*** Opening DATA ***

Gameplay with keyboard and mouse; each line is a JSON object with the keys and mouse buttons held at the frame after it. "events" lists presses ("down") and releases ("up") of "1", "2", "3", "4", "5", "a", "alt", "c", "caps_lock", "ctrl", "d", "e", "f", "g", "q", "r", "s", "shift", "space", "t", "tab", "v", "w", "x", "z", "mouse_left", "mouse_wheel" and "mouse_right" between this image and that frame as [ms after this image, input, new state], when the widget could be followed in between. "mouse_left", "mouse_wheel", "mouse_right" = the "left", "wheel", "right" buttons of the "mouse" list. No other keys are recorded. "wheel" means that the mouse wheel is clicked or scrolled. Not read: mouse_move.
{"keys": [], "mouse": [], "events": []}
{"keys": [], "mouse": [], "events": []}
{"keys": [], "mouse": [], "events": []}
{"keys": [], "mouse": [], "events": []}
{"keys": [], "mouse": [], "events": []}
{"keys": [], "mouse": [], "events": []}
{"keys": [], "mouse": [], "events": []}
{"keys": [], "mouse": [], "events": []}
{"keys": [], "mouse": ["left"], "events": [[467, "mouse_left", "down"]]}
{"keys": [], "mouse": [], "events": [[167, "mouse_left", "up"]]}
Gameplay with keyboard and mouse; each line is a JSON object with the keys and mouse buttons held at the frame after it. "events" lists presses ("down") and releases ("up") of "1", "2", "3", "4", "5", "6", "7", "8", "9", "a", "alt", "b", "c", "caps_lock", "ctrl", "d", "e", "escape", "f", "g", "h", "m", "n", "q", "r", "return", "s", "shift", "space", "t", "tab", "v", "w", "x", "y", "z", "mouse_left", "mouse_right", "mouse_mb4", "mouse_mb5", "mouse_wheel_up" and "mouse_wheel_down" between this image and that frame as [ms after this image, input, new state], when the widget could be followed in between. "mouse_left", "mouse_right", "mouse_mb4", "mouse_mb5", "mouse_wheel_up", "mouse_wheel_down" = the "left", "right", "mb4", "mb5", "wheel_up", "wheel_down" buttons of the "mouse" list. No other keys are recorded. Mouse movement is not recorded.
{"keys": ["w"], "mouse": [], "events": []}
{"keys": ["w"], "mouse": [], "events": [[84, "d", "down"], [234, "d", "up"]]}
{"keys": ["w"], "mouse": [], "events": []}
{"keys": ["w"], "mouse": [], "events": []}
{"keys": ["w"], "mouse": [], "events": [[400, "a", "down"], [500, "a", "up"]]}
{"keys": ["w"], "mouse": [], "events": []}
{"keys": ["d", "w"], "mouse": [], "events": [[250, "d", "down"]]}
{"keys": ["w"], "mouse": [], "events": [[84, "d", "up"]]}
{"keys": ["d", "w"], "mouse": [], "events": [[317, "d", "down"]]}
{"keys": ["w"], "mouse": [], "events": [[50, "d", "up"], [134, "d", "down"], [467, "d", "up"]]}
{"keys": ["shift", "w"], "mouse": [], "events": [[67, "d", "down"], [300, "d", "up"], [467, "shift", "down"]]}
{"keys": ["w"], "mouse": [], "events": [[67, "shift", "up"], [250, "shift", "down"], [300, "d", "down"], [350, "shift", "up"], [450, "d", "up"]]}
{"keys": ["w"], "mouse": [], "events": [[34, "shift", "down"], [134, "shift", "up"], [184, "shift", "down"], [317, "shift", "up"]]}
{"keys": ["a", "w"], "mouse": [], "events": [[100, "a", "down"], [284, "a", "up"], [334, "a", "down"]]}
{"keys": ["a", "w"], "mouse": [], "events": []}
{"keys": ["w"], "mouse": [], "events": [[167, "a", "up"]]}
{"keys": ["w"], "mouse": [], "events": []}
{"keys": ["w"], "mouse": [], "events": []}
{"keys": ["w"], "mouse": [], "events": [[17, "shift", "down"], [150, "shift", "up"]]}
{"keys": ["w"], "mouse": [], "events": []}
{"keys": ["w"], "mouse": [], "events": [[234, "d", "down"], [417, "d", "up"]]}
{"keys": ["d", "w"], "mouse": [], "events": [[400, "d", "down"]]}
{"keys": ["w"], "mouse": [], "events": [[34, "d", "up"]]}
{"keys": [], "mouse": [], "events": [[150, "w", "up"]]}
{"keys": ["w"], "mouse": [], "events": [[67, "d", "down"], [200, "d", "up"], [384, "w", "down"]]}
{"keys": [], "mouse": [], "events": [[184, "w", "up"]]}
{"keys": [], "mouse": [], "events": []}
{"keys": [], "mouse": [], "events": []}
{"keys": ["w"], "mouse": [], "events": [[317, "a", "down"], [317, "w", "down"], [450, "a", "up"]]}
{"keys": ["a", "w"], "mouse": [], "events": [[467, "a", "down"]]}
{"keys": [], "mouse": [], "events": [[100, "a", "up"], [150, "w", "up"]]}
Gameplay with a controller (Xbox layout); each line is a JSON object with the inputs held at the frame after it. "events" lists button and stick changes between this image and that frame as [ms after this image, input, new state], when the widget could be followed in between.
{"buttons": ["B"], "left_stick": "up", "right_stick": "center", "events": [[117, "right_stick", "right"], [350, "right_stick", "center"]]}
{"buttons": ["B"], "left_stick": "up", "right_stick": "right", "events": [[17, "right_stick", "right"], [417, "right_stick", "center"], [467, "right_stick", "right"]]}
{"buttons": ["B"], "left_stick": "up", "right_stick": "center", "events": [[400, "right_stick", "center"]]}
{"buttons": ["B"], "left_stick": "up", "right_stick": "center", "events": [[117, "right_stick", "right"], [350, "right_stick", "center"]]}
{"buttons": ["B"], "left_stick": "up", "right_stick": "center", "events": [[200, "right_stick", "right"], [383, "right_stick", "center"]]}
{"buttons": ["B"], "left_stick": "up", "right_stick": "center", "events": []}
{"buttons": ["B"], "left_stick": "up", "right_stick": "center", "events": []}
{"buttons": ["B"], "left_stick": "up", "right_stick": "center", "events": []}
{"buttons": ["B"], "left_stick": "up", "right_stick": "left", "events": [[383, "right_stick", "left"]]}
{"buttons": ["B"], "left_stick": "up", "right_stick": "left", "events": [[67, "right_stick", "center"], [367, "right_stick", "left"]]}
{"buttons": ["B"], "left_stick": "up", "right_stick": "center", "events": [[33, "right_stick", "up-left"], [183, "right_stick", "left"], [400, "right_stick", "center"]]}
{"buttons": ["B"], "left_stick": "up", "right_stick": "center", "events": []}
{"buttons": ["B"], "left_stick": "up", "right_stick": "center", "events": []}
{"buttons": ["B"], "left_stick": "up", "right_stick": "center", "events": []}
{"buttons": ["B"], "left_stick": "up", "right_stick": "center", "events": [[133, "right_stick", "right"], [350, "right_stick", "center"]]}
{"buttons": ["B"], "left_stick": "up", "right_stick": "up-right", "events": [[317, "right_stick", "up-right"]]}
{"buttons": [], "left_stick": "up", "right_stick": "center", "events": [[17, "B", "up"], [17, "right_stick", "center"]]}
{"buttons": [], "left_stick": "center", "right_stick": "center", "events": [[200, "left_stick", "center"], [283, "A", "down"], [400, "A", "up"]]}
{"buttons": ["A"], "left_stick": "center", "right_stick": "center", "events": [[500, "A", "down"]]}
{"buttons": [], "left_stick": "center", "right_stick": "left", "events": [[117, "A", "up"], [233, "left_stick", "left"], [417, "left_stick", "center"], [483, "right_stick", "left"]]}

*** Closing DATA ***

# WORK INSTRUCTIONS
From top to bottom, repeat the data above without alteration.

# RESPONSE BELOW
Gameplay with keyboard and mouse; each line is a JSON object with the keys and mouse buttons held at the frame after it. "events" lists presses ("down") and releases ("up") of "1", "2", "3", "4", "5", "a", "alt", "c", "caps_lock", "ctrl", "d", "e", "f", "g", "q", "r", "s", "shift", "space", "t", "tab", "v", "w", "x", "z", "mouse_left", "mouse_wheel" and "mouse_right" between this image and that frame as [ms after this image, input, new state], when the widget could be followed in between. "mouse_left", "mouse_wheel", "mouse_right" = the "left", "wheel", "right" buttons of the "mouse" list. No other keys are recorded. "wheel" means that the mouse wheel is clicked or scrolled. Not read: mouse_move.
{"keys": [], "mouse": [], "events": []}
{"keys": [], "mouse": [], "events": []}
{"keys": [], "mouse": [], "events": []}
{"keys": [], "mouse": [], "events": []}
{"keys": [], "mouse": [], "events": []}
{"keys": [], "mouse": [], "events": []}
{"keys": [], "mouse": [], "events": []}
{"keys": [], "mouse": [], "events": []}
{"keys": [], "mouse": ["left"], "events": [[467, "mouse_left", "down"]]}
{"keys": [], "mouse": [], "events": [[167, "mouse_left", "up"]]}
Gameplay with keyboard and mouse; each line is a JSON object with the keys and mouse buttons held at the frame after it. "events" lists presses ("down") and releases ("up") of "1", "2", "3", "4", "5", "6", "7", "8", "9", "a", "alt", "b", "c", "caps_lock", "ctrl", "d", "e", "escape", "f", "g", "h", "m", "n", "q", "r", "return", "s", "shift", "space", "t", "tab", "v", "w", "x", "y", "z", "mouse_left", "mouse_right", "mouse_mb4", "mouse_mb5", "mouse_wheel_up" and "mouse_wheel_down" between this image and that frame as [ms after this image, input, new state], when the widget could be followed in between. "mouse_left", "mouse_right", "mouse_mb4", "mouse_mb5", "mouse_wheel_up", "mouse_wheel_down" = the "left", "right", "mb4", "mb5", "wheel_up", "wheel_down" buttons of the "mouse" list. No other keys are recorded. Mouse movement is not recorded.
{"keys": ["w"], "mouse": [], "events": []}
{"keys": ["w"], "mouse": [], "events": [[84, "d", "down"], [234, "d", "up"]]}
{"keys": ["w"], "mouse": [], "events": []}
{"keys": ["w"], "mouse": [], "events": []}
{"keys": ["w"], "mouse": [], "events": [[400, "a", "down"], [500, "a", "up"]]}
{"keys": ["w"], "mouse": [], "events": []}
{"keys": ["d", "w"], "mouse": [], "events": [[250, "d", "down"]]}
{"keys": ["w"], "mouse": [], "events": [[84, "d", "up"]]}
{"keys": ["d", "w"], "mouse": [], "events": [[317, "d", "down"]]}
{"keys": ["w"], "mouse": [], "events": [[50, "d", "up"], [134, "d", "down"], [467, "d", "up"]]}
{"keys": ["shift", "w"], "mouse": [], "events": [[67, "d", "down"], [300, "d", "up"], [467, "shift", "down"]]}
{"keys": ["w"], "mouse": [], "events": [[67, "shift", "up"], [250, "shift", "down"], [300, "d", "down"], [350, "shift", "up"], [450, "d", "up"]]}
{"keys": ["w"], "mouse": [], "events": [[34, "shift", "down"], [134, "shift", "up"], [184, "shift", "down"], [317, "shift", "up"]]}
{"keys": ["a", "w"], "mouse": [], "events": [[100, "a", "down"], [284, "a", "up"], [334, "a", "down"]]}
{"keys": ["a", "w"], "mouse": [], "events": []}
{"keys": ["w"], "mouse": [], "events": [[167, "a", "up"]]}
{"keys": ["w"], "mouse": [], "events": []}
{"keys": ["w"], "mouse": [], "events": []}
{"keys": ["w"], "mouse": [], "events": [[17, "shift", "down"], [150, "shift", "up"]]}
{"keys": ["w"], "mouse": [], "events": []}
{"keys": ["w"], "mouse": [], "events": [[234, "d", "down"], [417, "d", "up"]]}
{"keys": ["d", "w"], "mouse": [], "events": [[400, "d", "down"]]}
{"keys": ["w"], "mouse": [], "events": [[34, "d", "up"]]}
{"keys": [], "mouse": [], "events": [[150, "w", "up"]]}
{"keys": ["w"], "mouse": [], "events": [[67, "d", "down"], [200, "d", "up"], [384, "w", "down"]]}
{"keys": [], "mouse": [], "events": [[184, "w", "up"]]}
{"keys": [], "mouse": [], "events": []}
{"keys": [], "mouse": [], "events": []}
{"keys": ["w"], "mouse": [], "events": [[317, "a", "down"], [317, "w", "down"], [450, "a", "up"]]}
{"keys": ["a", "w"], "mouse": [], "events": [[467, "a", "down"]]}
{"keys": [], "mouse": [], "events": [[100, "a", "up"], [150, "w", "up"]]}
Gameplay with a controller (Xbox layout); each line is a JSON object with the inputs held at the frame after it. "events" lists button and stick changes between this image and that frame as [ms after this image, input, new state], when the widget could be followed in between.
{"buttons": ["B"], "left_stick": "up", "right_stick": "center", "events": [[117, "right_stick", "right"], [350, "right_stick", "center"]]}
{"buttons": ["B"], "left_stick": "up", "right_stick": "right", "events": [[17, "right_stick", "right"], [417, "right_stick", "center"], [467, "right_stick", "right"]]}
{"buttons": ["B"], "left_stick": "up", "right_stick": "center", "events": [[400, "right_stick", "center"]]}
{"buttons": ["B"], "left_stick": "up", "right_stick": "center", "events": [[117, "right_stick", "right"], [350, "right_stick", "center"]]}
{"buttons": ["B"], "left_stick": "up", "right_stick": "center", "events": [[200, "right_stick", "right"], [383, "right_stick", "center"]]}
{"buttons": ["B"], "left_stick": "up", "right_stick": "center", "events": []}
{"buttons": ["B"], "left_stick": "up", "right_stick": "center", "events": []}
{"buttons": ["B"], "left_stick": "up", "right_stick": "center", "events": []}
{"buttons": ["B"], "left_stick": "up", "right_stick": "left", "events": [[383, "right_stick", "left"]]}
{"buttons": ["B"], "left_stick": "up", "right_stick": "left", "events": [[67, "right_stick", "center"], [367, "right_stick", "left"]]}
{"buttons": ["B"], "left_stick": "up", "right_stick": "center", "events": [[33, "right_stick", "up-left"], [183, "right_stick", "left"], [400, "right_stick", "center"]]}
{"buttons": ["B"], "left_stick": "up", "right_stick": "center", "events": []}
{"buttons": ["B"], "left_stick": "up", "right_stick": "center", "events": []}
{"buttons": ["B"], "left_stick": "up", "right_stick": "center", "events": []}
{"buttons": ["B"], "left_stick": "up", "right_stick": "center", "events": [[133, "right_stick", "right"], [350, "right_stick", "center"]]}
{"buttons": ["B"], "left_stick": "up", "right_stick": "up-right", "events": [[317, "right_stick", "up-right"]]}
{"buttons": [], "left_stick": "up", "right_stick": "center", "events": [[17, "B", "up"], [17, "right_stick", "center"]]}
{"buttons": [], "left_stick": "center", "right_stick": "center", "events": [[200, "left_stick", "center"], [283, "A", "down"], [400, "A", "up"]]}
{"buttons": ["A"], "left_stick": "center", "right_stick": "center", "events": [[500, "A", "down"]]}
{"buttons": [], "left_stick": "center", "right_stick": "left", "events": [[117, "A", "up"], [233, "left_stick", "left"], [417, "left_stick", "center"], [483, "right_stick", "left"]]}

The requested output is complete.